* begin *

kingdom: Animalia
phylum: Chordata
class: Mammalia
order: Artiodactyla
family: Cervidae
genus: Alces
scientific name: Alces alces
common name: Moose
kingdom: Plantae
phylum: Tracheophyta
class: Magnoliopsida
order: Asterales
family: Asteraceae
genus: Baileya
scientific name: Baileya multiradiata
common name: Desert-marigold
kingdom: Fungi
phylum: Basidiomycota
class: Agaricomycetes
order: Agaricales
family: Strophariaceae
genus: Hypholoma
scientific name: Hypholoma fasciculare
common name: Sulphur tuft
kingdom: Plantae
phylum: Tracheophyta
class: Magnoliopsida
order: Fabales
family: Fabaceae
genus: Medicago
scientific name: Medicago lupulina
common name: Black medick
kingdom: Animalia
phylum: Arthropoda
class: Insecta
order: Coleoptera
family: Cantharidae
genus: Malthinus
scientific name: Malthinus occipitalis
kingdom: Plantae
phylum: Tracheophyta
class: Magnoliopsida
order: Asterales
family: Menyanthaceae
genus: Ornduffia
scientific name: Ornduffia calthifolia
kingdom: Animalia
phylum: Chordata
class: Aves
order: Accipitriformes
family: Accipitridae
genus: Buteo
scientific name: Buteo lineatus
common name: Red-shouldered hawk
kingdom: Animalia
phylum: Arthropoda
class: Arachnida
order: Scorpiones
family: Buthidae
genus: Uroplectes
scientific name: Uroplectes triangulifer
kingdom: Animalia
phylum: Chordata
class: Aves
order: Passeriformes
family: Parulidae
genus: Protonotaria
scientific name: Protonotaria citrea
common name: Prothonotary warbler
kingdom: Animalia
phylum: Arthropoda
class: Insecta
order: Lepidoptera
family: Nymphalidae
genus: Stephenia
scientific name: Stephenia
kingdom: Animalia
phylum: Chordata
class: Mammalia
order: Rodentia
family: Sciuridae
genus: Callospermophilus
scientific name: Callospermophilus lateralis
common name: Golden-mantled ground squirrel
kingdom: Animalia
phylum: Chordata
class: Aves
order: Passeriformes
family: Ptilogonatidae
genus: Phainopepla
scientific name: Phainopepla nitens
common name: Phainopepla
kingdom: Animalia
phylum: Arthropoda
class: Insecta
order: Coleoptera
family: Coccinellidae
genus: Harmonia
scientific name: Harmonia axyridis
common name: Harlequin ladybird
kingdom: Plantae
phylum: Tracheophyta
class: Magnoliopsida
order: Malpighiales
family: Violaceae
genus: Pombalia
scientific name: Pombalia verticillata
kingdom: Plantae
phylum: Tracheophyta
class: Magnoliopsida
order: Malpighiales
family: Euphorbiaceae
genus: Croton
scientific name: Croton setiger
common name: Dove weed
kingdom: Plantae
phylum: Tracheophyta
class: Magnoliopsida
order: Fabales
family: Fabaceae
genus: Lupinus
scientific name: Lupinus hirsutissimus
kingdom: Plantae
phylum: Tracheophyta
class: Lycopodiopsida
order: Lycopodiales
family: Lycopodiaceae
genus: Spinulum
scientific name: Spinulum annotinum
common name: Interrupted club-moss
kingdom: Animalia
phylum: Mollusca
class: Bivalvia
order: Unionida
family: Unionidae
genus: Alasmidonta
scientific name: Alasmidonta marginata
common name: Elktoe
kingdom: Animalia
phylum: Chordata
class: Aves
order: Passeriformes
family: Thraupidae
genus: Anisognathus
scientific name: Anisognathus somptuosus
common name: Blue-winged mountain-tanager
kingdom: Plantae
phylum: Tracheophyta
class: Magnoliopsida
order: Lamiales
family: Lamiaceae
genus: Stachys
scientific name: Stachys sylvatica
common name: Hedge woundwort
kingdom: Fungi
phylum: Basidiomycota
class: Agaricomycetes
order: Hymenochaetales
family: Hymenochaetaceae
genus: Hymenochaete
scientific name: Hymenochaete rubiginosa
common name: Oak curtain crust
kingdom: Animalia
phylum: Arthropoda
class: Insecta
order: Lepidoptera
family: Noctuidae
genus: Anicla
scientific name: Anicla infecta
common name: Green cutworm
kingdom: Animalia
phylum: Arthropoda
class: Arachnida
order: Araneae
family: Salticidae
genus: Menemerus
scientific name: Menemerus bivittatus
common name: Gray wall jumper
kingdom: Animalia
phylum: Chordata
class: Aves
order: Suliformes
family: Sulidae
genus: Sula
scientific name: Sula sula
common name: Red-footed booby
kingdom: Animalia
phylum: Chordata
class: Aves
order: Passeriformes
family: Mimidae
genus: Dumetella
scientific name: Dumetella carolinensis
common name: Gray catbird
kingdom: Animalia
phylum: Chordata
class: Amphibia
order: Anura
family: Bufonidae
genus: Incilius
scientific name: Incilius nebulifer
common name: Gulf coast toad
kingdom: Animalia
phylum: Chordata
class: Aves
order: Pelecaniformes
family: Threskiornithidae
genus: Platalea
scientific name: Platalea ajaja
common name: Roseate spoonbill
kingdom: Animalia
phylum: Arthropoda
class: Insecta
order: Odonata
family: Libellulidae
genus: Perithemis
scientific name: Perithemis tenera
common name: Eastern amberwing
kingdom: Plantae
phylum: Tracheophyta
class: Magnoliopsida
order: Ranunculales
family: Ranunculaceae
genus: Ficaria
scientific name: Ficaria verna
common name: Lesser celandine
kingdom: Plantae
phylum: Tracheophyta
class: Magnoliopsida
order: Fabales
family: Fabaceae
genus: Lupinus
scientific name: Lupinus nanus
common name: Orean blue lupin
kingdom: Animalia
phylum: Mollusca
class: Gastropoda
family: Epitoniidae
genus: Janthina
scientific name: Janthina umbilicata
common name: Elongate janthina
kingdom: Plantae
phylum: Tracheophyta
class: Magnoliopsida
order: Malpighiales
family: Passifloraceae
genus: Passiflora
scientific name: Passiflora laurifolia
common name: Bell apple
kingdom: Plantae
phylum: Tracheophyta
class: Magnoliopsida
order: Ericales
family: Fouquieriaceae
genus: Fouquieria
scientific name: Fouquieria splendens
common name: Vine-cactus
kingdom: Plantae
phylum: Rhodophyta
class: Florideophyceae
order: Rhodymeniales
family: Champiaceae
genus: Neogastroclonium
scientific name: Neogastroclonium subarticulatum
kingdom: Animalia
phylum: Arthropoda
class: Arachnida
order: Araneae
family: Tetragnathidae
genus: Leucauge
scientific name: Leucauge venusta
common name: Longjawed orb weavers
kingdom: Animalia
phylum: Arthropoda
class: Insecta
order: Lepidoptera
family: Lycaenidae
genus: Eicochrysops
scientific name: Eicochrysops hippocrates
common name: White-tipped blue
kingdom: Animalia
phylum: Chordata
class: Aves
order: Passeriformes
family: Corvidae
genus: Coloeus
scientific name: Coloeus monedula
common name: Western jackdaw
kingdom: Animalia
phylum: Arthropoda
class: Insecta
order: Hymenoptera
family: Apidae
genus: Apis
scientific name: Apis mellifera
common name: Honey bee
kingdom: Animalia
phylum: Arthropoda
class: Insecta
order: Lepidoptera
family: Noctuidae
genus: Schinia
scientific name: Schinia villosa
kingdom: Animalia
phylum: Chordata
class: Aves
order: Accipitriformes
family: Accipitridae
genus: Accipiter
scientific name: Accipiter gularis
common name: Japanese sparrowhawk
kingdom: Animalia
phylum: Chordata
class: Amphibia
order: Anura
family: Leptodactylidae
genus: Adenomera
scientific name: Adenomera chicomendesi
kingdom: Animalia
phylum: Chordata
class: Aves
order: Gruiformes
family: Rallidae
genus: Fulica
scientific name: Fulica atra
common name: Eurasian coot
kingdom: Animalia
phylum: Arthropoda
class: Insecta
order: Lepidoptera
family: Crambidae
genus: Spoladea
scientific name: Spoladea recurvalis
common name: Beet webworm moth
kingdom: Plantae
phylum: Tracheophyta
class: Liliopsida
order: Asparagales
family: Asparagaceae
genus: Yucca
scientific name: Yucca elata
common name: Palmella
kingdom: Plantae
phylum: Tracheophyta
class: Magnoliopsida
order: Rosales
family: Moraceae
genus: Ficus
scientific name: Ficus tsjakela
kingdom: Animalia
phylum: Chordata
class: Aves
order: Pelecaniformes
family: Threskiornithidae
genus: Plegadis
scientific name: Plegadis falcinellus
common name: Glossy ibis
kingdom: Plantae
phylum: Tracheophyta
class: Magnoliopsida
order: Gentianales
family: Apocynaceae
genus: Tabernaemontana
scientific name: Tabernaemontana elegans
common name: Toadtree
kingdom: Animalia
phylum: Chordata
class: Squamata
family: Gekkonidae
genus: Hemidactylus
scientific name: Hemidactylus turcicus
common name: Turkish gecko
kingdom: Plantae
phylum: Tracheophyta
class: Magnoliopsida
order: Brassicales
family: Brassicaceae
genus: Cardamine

* end *

■ **REQUIRED TASK**: Render everything in the entries above as a numbered list, from the first line down to and including the line that contains "common name: Desert-marigold". Leave out any blank lines.

■ **WORKED SOLUTION**:
1. kingdom: Animalia
2. phylum: Chordata
3. class: Mammalia
4. order: Artiodactyla
5. family: Cervidae
6. genus: Alces
7. scientific name: Alces alces
8. common name: Moose
9. kingdom: Plantae
10. phylum: Tracheophyta
11. class: Magnoliopsida
12. order: Asterales
13. family: Asteraceae
14. genus: Baileya
15. scientific name: Baileya multiradiata
16. common name: Desert-marigold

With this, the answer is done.